On this occasion, we invite our readers to consult the website of the OECD, the Organisation for Economic Co-operation and Development, a body that includes 28 countries at a global level (including Europe, the Far East, Scandinavia, and the Americas) and that promotes economic development policies for the well-being of peoples around the world. On the OECD website, you will find data and information on the health status and on the impact of health determinants (such as lifestyle, education level, and well-being) in the associated countries. In particular, we would like to point out the document on life expectancy, which shows some significant differences in the different peoples surveyed.
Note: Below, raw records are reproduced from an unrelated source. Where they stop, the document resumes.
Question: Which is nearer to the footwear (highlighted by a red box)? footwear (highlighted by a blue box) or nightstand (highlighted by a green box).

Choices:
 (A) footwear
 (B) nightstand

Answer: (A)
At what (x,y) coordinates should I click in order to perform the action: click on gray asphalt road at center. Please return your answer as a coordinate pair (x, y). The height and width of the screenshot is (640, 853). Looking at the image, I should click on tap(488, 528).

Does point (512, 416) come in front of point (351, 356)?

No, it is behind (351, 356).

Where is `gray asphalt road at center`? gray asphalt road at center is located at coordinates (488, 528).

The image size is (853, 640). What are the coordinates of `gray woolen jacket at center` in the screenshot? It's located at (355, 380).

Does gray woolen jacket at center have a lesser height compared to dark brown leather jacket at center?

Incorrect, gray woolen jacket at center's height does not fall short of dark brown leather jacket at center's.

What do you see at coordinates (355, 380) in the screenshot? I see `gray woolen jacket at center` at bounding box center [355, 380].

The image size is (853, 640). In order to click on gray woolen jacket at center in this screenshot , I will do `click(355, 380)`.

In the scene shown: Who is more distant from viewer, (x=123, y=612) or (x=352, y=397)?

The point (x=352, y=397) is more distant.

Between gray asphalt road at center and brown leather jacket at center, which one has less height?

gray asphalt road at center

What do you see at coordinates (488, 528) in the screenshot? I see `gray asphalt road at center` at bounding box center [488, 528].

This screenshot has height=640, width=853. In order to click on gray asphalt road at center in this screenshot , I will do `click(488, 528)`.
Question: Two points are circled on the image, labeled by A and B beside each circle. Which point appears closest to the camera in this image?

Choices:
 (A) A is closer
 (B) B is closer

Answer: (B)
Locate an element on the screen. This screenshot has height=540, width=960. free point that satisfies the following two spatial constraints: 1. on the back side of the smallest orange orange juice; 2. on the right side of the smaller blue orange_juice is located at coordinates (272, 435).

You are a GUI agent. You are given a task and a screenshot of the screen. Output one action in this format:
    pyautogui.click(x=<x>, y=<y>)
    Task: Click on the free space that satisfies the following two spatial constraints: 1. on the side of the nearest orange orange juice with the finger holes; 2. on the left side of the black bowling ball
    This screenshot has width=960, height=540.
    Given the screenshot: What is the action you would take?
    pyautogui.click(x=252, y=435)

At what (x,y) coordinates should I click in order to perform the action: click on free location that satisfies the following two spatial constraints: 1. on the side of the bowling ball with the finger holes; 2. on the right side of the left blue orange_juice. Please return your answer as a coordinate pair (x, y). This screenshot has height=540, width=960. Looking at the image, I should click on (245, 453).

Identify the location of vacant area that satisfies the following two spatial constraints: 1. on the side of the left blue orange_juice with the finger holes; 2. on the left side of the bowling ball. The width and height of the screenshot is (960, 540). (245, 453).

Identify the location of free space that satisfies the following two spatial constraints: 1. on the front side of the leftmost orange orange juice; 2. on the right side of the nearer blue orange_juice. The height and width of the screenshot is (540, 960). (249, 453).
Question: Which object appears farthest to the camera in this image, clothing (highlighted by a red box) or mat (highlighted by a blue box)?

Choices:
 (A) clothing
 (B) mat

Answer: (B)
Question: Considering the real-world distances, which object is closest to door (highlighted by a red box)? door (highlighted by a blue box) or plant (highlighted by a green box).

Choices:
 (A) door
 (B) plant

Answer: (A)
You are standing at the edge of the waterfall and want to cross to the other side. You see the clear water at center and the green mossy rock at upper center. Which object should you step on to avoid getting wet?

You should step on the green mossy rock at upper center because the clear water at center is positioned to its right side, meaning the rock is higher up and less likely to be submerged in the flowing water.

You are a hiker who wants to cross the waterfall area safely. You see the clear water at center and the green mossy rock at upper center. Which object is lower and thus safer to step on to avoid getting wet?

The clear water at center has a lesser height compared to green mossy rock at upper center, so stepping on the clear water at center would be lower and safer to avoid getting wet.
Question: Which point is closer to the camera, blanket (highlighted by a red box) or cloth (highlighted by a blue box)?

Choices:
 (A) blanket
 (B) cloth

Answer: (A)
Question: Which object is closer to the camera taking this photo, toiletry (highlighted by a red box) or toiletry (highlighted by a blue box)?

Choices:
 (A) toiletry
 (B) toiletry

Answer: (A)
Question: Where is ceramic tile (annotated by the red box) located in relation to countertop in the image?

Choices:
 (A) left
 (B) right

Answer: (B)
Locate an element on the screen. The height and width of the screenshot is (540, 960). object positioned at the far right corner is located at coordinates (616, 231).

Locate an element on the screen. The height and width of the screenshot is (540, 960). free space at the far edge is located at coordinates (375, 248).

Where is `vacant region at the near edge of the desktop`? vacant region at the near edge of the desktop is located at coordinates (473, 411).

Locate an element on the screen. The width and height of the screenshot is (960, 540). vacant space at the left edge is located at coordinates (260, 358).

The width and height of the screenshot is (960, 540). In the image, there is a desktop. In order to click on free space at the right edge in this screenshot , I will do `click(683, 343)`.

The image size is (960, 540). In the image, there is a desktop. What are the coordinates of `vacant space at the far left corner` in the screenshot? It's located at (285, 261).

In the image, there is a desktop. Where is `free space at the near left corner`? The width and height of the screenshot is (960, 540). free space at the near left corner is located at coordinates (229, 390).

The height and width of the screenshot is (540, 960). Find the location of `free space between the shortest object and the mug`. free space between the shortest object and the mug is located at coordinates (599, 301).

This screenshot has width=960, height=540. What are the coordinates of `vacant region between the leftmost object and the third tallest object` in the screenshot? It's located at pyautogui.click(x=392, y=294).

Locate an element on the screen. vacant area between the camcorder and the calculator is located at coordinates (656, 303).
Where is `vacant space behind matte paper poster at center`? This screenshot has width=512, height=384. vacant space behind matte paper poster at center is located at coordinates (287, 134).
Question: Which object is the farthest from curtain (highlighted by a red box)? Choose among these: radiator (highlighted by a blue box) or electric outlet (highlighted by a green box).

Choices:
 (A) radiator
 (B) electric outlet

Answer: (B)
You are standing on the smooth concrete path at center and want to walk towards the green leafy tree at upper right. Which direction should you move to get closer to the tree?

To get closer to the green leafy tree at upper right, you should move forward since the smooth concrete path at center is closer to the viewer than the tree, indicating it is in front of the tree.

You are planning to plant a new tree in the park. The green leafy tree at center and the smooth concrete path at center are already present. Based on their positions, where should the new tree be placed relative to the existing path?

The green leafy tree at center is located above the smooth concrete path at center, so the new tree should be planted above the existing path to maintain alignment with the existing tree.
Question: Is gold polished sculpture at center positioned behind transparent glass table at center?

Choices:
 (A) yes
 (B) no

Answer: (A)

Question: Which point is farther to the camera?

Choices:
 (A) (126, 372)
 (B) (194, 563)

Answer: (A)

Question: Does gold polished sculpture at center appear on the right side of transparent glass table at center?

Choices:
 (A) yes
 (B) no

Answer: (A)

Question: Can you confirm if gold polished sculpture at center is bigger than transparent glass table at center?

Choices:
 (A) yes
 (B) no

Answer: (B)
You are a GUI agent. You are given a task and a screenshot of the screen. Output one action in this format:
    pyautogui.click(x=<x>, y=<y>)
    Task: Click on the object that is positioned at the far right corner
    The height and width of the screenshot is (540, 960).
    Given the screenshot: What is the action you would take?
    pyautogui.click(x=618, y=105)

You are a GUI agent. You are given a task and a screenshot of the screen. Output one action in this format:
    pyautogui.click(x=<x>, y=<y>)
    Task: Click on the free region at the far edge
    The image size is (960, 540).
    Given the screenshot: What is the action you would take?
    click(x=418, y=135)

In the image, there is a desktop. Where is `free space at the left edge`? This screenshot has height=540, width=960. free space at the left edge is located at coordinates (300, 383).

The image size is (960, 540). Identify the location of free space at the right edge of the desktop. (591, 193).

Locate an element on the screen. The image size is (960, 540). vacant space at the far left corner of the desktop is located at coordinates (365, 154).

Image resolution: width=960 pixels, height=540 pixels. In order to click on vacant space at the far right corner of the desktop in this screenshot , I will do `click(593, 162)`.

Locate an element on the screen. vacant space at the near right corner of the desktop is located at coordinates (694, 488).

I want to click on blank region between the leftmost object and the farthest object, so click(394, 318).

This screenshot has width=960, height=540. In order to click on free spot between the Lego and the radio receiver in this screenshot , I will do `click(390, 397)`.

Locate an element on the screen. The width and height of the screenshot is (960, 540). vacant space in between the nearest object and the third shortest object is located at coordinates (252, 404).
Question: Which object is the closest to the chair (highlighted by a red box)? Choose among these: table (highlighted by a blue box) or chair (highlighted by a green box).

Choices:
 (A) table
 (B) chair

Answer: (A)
On page 22 of the document, table 1.1 investigates the longevity of the population, comparing the average age of the male and female population, the average number of years lived after 65 years in the general population, the prevalence of mortality due to acute heart disease (ischemia, heart attack) and the prevalence of neurodegenerative diseases (senile dementia) in the different countries surveyed. Compared to Eastern European countries with the worst life expectancy results, Italy is very well placed in terms of life expectancy, in fourth place after Japan, Korea, and France. Women live on average four years longer than men, but aging is often marked by cognitive decline, with a high prevalence of dementia (see Table 1.1). On page 24 in Table 1.2, among the health risk factors assumed are smoking prevalence, average alcohol intake, obesity prevalence, and air pollution. These data show that smoking is particularly prevalent in Turkey, Austria, and Hungary, while the worst data on alcohol use were recorded in Austria, Belgium, and France, countries famous for their products such as beer and fine wines. Nordic countries such as Finland, Canada, and Iceland, and Switzerland are the least polluted of the countries surveyed. Italy is in the average for smoking, pollution and alcohol intake, while the Mediterranean diet seems to be a preventive factor from obesity, positioning itself among the most virtuous countries (see table 1.2).
Table 1.3 shows data on access to care (p. 26), by surveying insurance coverage, average expenditure not covered by health insurance, waiting time for a routine operation such as cataracts, and the percentage of visits canceled due to excessive cost. Even in this situation, Italy is in a central position, ensuring one of the highest insurance coverage (public health) and ensuring the shortest waiting time for routine operations. Chile, Estonia, Poland, and the USA, on the other hand, have shown that they have low benefits in accessing treatment (see table 1.3). Italy is also among the top countries for quality of care (table 1.4 on page 28) of respiratory diseases (asthma and COPD), maternity units (obstetric field capacity), and increased survival to heart attack and colon cancer. However, we are among the largest consumers of antibiotics, suggesting the need for an awareness campaign to reduce their use when not required.
Finally, Figure 2.4 on page 37 shows the main determinants of improved health, according to the survey. It is interesting to note that health expenditure is the key factor with the most impact, together with an adequate education and training system to maintain the well-being and health of the population. Table 3.6 on page 53 shows the incidence of mortality, by country, from cardiovascular diseases, cancer, respiratory diseases, neurodegenerative diseases, and external causes. As can be seen from the graph, Eastern Europe has the highest incidence of mortality from heart disease and cancer, while the highest index of deaths from neurodegenerative diseases seems to be present in European and North American countries, probably because of the longer life expectancy. On the same page, the following table compares the main causes of mortality between men and women. It is interesting to note that the greatest differences between the two populations emerge in the values of deaths from senile dementia (greater in women) and deaths from accidents (greater in men).
The last data, in our opinion very important, is the one we propose you to observe, starting from page 101 of the document: there are some items surveyed for which Italy, unfortunately, does not collect the data, either out of ignorance or insensitivity. These items are more related to listening to the patient, a topic that Narrative Medicine and the Health Area of the ISTUD Foundation have been promoting for years, so it is particularly relevant for us. In fact, the “Bel Paese” is not included in the surveys concerning the time dedicated to the visit, to the decisions shared with the caregivers, and to the communication to the patient. This suggests the need to continue to spread the narrative approach and to begin to pay more attention to the patient’s experience and to the quality of the medical examination that we offer to those who suffer.